My problem with this conclusion is that reexamination applies AAPA in combination with other patents and printed publications, and has done so for decades based upon identical statutory language. While the memo is careful to explain that the guidance does not apply to reexaminations — given the CCPA blessed the AAPA being used as prior art as far back as 1975— it largely glosses over this inconsistency by arguing that the CAFC has never directly rebutted the Director’s theory.
The memo briefly notes:
This Memorandum’s reading of § 311 (b) is also consistent with ex parte reexamination practice, which likewise contains a statutory provision that limits the “basis” for a request to “prior art consisting of patents and printed publications.” 35 USC§§ 302, 301(a)(1). In reexaminations, admissions “may not be the basis for establishing a substantial new question of patentability. However, an admission by the patent owner of record in the file or in a court record may be utilized in combination with a patent or printed publication.” Manual for Patent Examination Procedure § 2258 (I)(F)(1). The Federal Circuit has upheld the use of specification statements in reexamination in combination with prior art patents or publications, albeit without specifically addressing the limitation that the request be “on the basis of prior art consisting of patents and printed publications.”
This reasoning overlooks the bigger picture.
First, the AIA was drafted to replace and improve the previous inter partes reexamination system. The use of the identical “basis” and “patents and printed publications” language in these statutes was not accidental. The point was to build up from this foundation. This foundational language simply makes clear that the scope of any post grant analysis should be limited to documented evidence. That is, by looking only at documentary, technical evidence (as compared to on-sale bar, public use, etc.), the agency can best apply its expertise in a timely manner.
MPEP 2258 explains that analyzing AAPA is no different than prior art patents and printed publications:
An admission as to what is in the prior art is simply that, an admission, and requires no independent proof. It is an acknowledged, declared, conceded, or recognized fact or truth. While the scope and content of the admission may sometimes have to be determined, this can be done from the record and from the paper file or IFW file history in the same manner as with patents and printed publications. To ignore an admission by the patent owner, from any source, and not use the admission as part of the prior art in conjunction with patents and printed publications in reexamination would make it impossible for the examiner to properly determine the scope and content of the prior art . . .
(Internal cites omitted, underlining added)
On what basis can we conclude that Congress intended to take documented admissions off the table for prior art application in AIA trials when it drafted those statutes with the very same language as the reexamination statutes? Indeed, there is no difficulty whatsoever for the agency to review documentary admissions just as it has been doing for decades in patent examination/reexamination. Given the use of the same statutory language, surely there is at least some presumption of legislative acquiescence to earlier jurisprudence on the scope of patent reexamination.
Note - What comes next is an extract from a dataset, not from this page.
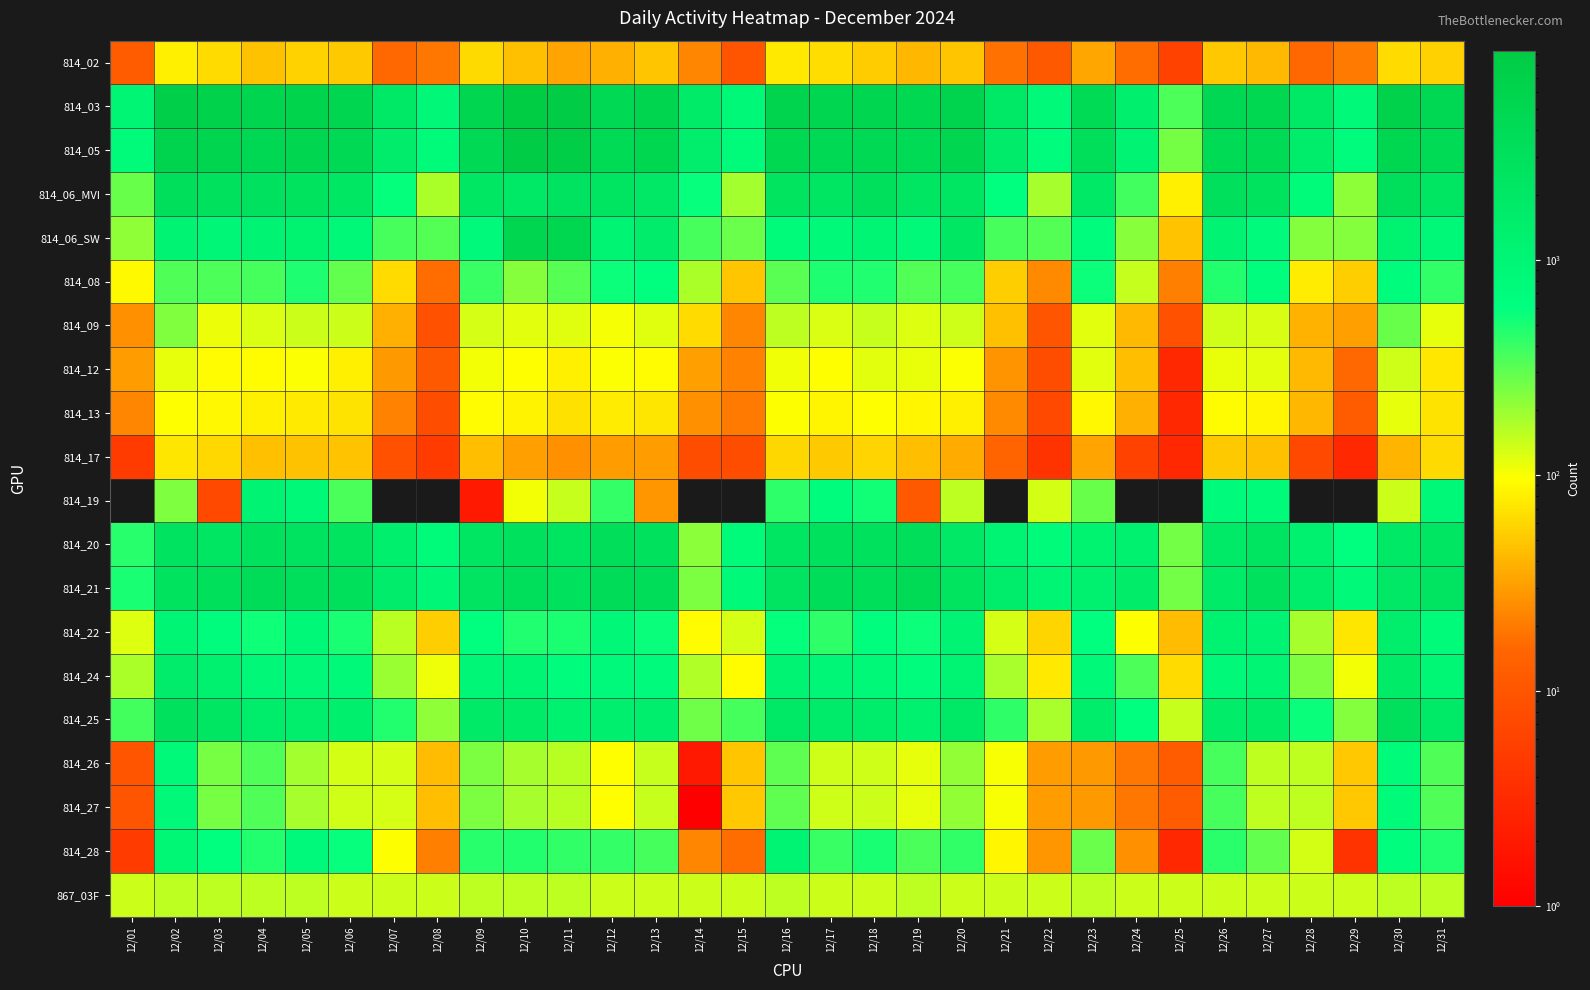

Which has a higher value, 12/07 or 12/14?

12/14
There is no basis in the AIA statutes or legislative history to conclude that when Congress set out to improve upon the inter partes reexamination system (a decade in the making) that Congress would allow ex parte reexaminations to remain superior in this respect to AIA trials.
The Federal Circuit will likely get a chance to weigh in on this issue as AAPA grounds previously accepted for trial make their way out of the agency.